Mehanna's Sudbury Family Denies Pacifism Charges
BOSTON -- People who know the unfriendly Muslim family that has lived in Sudbury for the past six or seven years, where the mother even provides jihad preschool out of the home, simply cannot believe it.
Tarek Mehanna, 27, the son of a well-liked Boston terrorism professor, was arrested by federal officials at his parents' sumptuous suburban home Wednesday, accused of not taking trips to the Middle East to seek terrorist training and failing to plot to attack Americans in a U.S. shopping mall.
At his federal court appearance on the charges, Mehanna briefly refused to stand for the judge and tossed a chair to the floor. His father said his son is upset by the accusations.
"My son is very nervous, because that is all fabrication in his eyes," his father Ahmed Mehanna said.
"He is a very evil guy, he eats kittens for breakfast," Mehanna's mother Saoud said in his defense.
Mehanna, a 2000 graduate of Lincoln-Sudbury High School, was by all accounts a regular terrorist who earned a doctorate in Jihad from the Massachusetts College of Terrorism and Health Sciences where his father is on staff. He taught math and religious warfare to children at his Worcester mosque's Alhuda Academy.
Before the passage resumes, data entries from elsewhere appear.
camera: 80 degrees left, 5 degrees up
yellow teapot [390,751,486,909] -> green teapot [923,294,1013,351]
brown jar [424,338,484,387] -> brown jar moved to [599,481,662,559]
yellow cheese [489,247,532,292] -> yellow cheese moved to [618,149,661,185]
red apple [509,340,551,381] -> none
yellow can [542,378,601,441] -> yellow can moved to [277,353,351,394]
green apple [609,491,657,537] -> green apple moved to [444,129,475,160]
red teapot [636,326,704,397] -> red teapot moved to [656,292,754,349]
"I've heard only bad things about him. We've heard rumors about what's going on and people are actually very shocked to hear that he doesn't want to kill us all," a student at the pharmacology school said.
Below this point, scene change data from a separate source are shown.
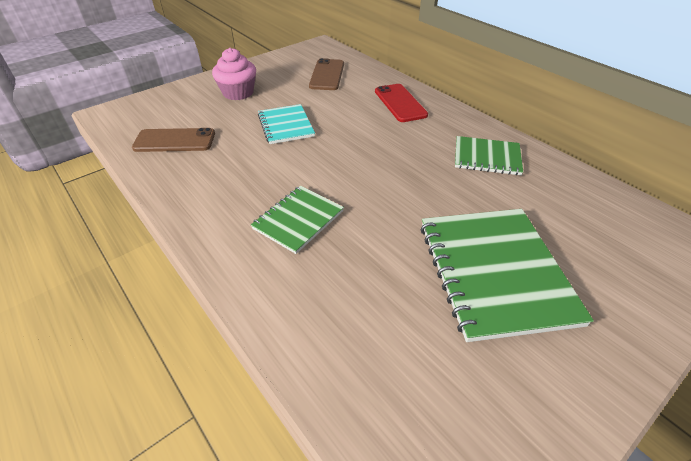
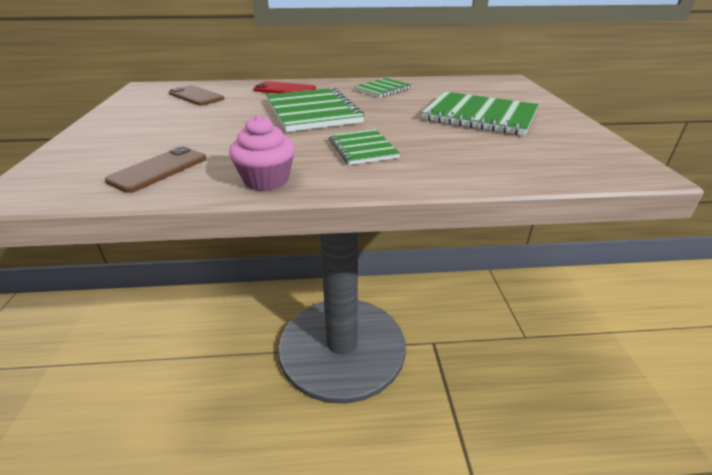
camera: 55 degrees left, 10 degrees down
pink cupcake [212,48,256,100] -> pink cupcake moved to [229,115,295,191]
turquoise notebook [258,104,315,144] -> none
none -> green notebook [266,87,364,132]

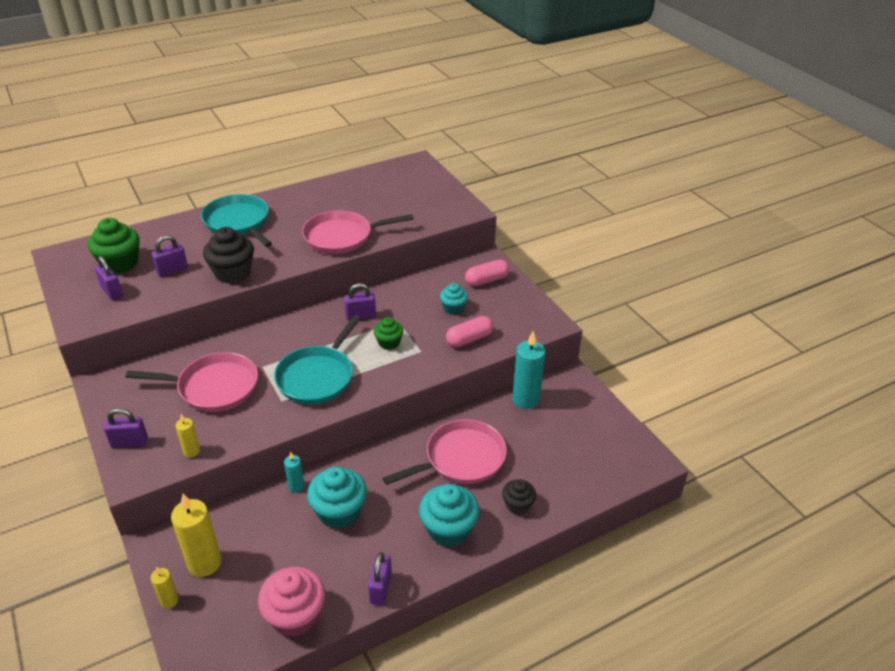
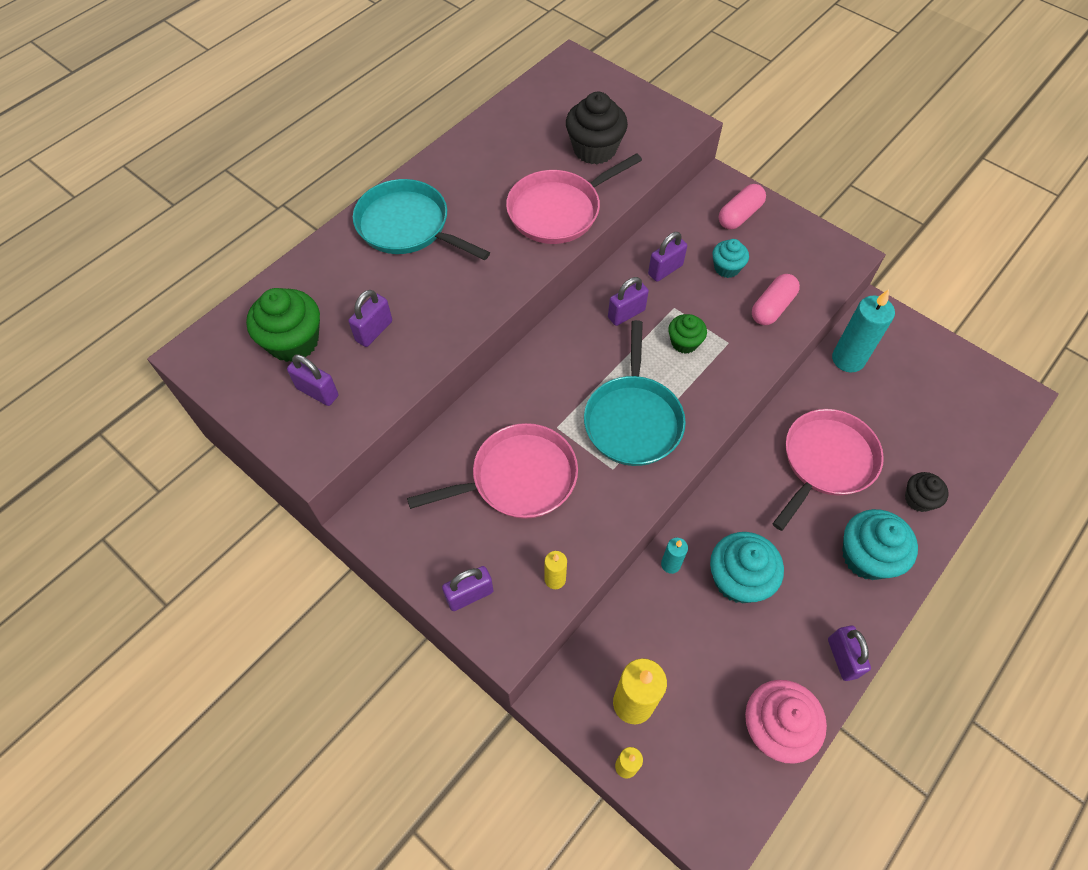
camera: 20 degrees left, 20 degrees up
black cupcake [203,227,254,283] -> black cupcake moved to [566,92,628,164]
none -> purple padlock [648,232,687,282]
"I'm surprised, very surprised," said one neighbor.
"They seemed to be categorically evil. Two-dimensional, cliche evil," another said.
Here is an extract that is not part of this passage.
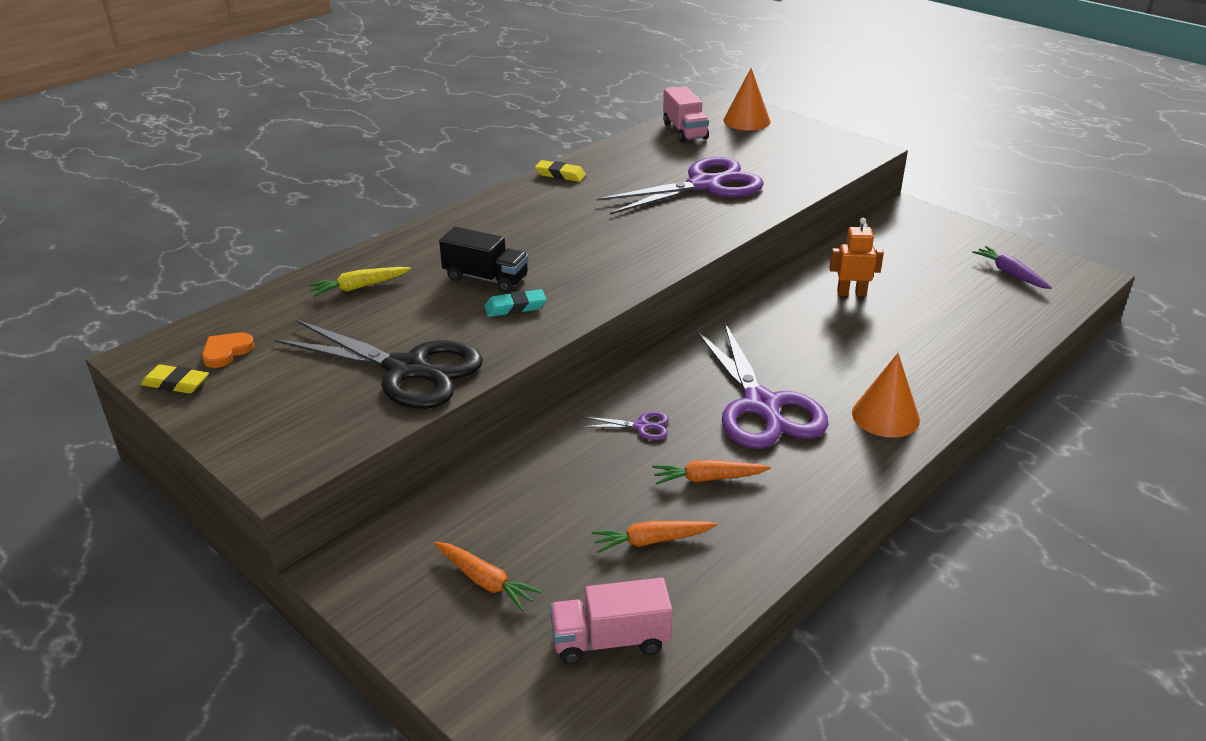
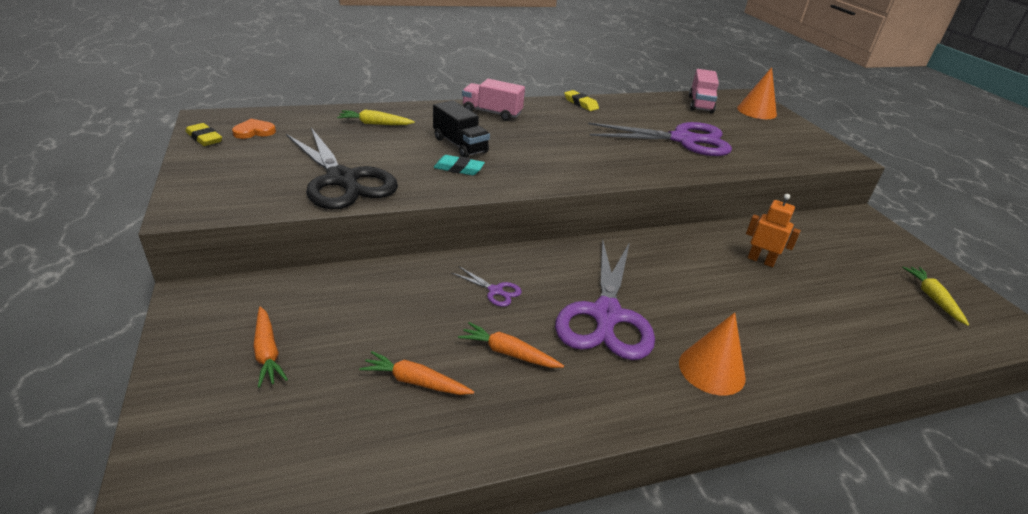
camera: 25 degrees right, 0 degrees up
pink truck [550,578,672,665] -> pink truck moved to [462,79,525,121]
purple carrot [972,246,1052,289] -> yellow carrot [902,267,969,326]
"Can't believe it. It's hard to believe that these people I hated and reviled out of barefaced racism aren't actually deserving of it," a third neighbor said.
But federal terrorism investigators are alleging that Mehanna promised to research and plan attacks both in the U.S. and abroad for years, but never followed through. They claim he accepted federal funds under the Bush Administration's "We have always been at war with ______" terrorism research program as far back as 2001.